The Roosevelt Corollary was an addition of terms to the Monroe Doctrine. Roosevelt asserted that European powers had no right in interfering with the internal affairs or otherwise of American nations south of the United States. The Corollary Doctrine asserted that in instances of conflict between the European and the American states, the US would intervene and act as a mediator and ensure that the rights and legitimate claims of the European powers were enforced (Scranton, 2004). The United States therefore placed upon itself the powers of intervening to restore order in such instances. The Corollary Doctrine was first used in Cuba when the nation was forbidden from entering into any treaties that might put her independence in jeopardy. The United States established a military base in Guantanamo Bay in Cuba to protect the newly independent nation effectively making it a protectorate.

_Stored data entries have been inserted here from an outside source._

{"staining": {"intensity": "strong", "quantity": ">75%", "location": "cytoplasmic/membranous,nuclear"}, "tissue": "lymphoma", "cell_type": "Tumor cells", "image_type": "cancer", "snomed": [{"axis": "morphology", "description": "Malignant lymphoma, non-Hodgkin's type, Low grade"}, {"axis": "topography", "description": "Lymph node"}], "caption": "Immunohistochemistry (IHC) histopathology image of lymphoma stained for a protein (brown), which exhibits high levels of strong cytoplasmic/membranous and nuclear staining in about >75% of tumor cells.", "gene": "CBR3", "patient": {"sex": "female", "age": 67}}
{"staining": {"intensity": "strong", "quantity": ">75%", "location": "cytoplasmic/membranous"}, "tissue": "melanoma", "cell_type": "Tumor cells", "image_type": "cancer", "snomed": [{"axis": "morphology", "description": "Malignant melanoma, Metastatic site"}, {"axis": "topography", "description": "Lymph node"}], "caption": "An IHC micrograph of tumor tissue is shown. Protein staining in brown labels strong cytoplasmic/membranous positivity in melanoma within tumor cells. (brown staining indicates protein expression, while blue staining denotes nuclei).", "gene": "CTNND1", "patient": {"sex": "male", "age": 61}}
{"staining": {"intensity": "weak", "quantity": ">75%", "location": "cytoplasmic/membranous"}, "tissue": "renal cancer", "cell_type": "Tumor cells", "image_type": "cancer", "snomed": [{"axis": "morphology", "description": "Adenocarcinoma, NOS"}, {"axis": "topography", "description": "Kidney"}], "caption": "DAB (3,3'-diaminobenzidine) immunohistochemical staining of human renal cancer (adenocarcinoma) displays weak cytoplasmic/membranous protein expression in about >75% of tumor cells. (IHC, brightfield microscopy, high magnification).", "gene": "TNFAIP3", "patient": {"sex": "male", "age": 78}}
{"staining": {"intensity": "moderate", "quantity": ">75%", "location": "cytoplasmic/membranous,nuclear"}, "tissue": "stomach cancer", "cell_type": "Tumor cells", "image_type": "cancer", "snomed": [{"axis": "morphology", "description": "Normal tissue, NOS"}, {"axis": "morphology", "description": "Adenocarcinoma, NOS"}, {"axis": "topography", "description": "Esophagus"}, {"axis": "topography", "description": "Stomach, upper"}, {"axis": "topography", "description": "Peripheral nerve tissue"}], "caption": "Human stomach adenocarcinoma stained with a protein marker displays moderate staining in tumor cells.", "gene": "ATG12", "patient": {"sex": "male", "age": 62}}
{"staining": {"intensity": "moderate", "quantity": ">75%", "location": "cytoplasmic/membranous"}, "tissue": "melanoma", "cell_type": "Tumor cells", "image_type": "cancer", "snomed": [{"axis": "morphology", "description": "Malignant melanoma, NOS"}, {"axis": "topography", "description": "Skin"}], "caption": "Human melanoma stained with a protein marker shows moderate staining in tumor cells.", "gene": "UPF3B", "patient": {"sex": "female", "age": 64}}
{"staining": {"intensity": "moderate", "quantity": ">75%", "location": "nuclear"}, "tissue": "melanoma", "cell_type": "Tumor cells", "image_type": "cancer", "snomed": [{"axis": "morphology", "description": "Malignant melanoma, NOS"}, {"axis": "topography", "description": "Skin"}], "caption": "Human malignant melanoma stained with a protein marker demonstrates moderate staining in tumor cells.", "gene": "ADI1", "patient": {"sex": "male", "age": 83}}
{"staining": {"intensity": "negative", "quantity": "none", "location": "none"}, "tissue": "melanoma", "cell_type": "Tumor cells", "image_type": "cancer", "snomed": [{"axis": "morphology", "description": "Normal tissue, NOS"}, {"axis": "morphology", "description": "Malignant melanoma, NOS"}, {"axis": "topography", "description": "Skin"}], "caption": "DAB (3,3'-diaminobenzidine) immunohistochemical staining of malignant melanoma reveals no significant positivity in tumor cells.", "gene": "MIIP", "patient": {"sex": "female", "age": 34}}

In 1906 the United States in order to ward off intervention in Nicaragua by Western powers over Nicaragua’s huge debts invoked the Corollary. The United States entered an agreement with the Nicaraguan government in which the United States would be involved in collection of customs in order to assist settle the debts of the nation until the situation stabilized (Scranton, 2004). Due to political instability the United States intervened militarily in 1916 to enforce the agreement. I believe this intervention was justified since it was also informed by the interests of the United States as it needed to protect the Panama Canal from Western powers. It was only through intervention in Nicaragua that the United States could protect the canal from Western powers as the Latin American nations were very weak militarily (Scranton, 2004). Lack of intervention might have resulted in Western powers seizing the canal to the economic detriment of the United States.